For as long as we’ve been talking about microservices, we’ve been talking about data. In fact, before we even had the word microservices in our lexicon, back when it was just good old-fashioned service-oriented architecture, we were talking about data: how to access it, where it lives, who “owns” it. Data is all-important—vital for the continued success of our businesses—but has also been seen as a massive constraint in how we design and evolve our systems.
My own journey into microservices began with work I was doing to help organizations ship software more quickly. This meant a lot of time was spent on things like cycle time analysis, build pipeline design, test automation, and infrastructure automation. The advent of the cloud was a huge boon to the work we were doing, as the improved automation made us even more productive. But I kept hitting up against some fundamental issues. All too often, the software wasn’t designed in a way that made it easy to ship. And data was at the heart of the problem.
Back then, the most common pattern I saw for service-based systems was sharing a database among multiple services. The rationale was simple: the data I need is already in this other database, and accessing a database is easy, so I’ll just reach in and grab what I need. This may allow for fast development of a new service, but over time, it becomes a major constraint.

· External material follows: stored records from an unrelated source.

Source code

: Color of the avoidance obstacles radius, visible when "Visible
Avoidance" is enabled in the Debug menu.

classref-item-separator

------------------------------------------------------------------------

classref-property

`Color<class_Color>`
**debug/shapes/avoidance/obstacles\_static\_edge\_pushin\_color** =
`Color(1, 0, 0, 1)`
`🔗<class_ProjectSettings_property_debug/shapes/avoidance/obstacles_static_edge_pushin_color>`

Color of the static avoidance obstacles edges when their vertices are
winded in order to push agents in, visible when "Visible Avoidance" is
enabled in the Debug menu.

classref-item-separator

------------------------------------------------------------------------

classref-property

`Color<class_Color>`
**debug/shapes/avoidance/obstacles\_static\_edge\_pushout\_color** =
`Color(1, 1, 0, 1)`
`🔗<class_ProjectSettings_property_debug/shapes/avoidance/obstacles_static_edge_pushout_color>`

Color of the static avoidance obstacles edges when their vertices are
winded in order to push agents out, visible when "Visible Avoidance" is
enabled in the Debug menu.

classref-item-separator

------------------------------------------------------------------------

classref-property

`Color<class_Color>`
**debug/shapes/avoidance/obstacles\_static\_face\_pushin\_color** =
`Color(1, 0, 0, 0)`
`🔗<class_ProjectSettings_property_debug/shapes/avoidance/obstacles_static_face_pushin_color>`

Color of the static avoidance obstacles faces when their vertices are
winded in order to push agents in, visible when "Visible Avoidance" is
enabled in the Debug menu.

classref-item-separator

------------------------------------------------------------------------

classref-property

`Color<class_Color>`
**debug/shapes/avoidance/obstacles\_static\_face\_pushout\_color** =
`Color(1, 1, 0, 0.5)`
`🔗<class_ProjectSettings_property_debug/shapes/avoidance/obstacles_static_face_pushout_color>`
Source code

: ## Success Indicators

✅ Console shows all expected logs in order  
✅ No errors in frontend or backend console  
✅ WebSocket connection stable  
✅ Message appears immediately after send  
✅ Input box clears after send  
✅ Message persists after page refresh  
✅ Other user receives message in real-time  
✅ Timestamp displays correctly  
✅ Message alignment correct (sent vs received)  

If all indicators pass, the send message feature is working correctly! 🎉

As I expanded upon in my book, Building Microservices, a shared database creates a huge coupling point in your architecture. It becomes difficult to understand what changes can be made to a schema shared by multiple services. David Parnas showed us back in 1971 that the secret to creating software whose parts could be changed independently was to hide information between modules. But at a swoop, exposing a schema to multiple services prohibits our ability to independently evolve our codebases.
As the needs and expectations of software changed, IT organizations changed with them. The shift from siloed IT toward business- or product-aligned teams helped improve the customer focus of those teams. This shift often happened in concert with the move to improve the autonomy of those teams, allowing them to develop new ideas, implement them, and then ship them, all while reducing the need for coordination with other parts of the organization. But highly coupled architectures require heavy coordination between systems and the teams that maintain them—they are the enemy of any organization that wants to optimize autonomy.
I gradually came to the realization that how we store and share data is key to ensuring we develop loosely coupled architectures. Well-defined interfaces are key, as is hiding information. If we need to store data in a database, that database should be part of a service, and not accessed directly by other services. A well-defined interface should guide when and how that data is accessed and manipulated.
Much of my time over the past several years has been taken up with pushing this idea. But while people increasingly get it, challenges remain. The reality is that services do need to work together and do sometimes need to share data. How do you do that effectively? How do you ensure this is done in a way that is sympathetic to your application’s latency and load conditions? What happens when one service needs a lot of information from another?
Enter streams of events, specifically the kinds of streams that technology like Kafka makes possible. I have to say that, when I first looked at it, Kafka seemed pretty similar to the tooling I’d been using for decades, but with a few fancy scalability properties thrown in. But as I looked more closely I realized that Kafka’s ability to persist those events changed things as it’s not just a message broker, it’s also a message store. This opens up some interesting possibilities for how services can share data.
One of the most intriguing is the idea of “turning the database inside out” where the internal sub-components of a database—storage, log, cache and view—are broken into parts and deployed separately. The log can then be used as an event store, and those events are available for other services to consume, create caches, or views, often using stream processing tooling. My old employer, Thoughtworks, called this pattern “Event streaming as the source of truth,” highlighting the benefit as: “the potential to reduce duplication efforts between local persistence and integration.” So, the pattern is a bit like a shared database—there is a shared data set that everyone can use. But it’s also a bit different, as the view stays decoupled.
I suspect this concept will get as many skeptical responses as I got back when I was suggesting moving away from giant shared databases. But there is something intuitively appealing about this whole idea: when I look at the microservice architectures I help companies build, data always flows from service to service in some capacity or other. Sometimes this is with messaging and sometimes with REST or RPCs. Whichever way it happens to be framed, data is in motion.
So none of my advice of old has changed: microservices should have databases of their own, but modeling data as events and storing them centrally provides an interesting alternative to the normal ways microservices share data. The concepts may well seem odd at first, but stick with them. They’ll take you on a very interesting journey.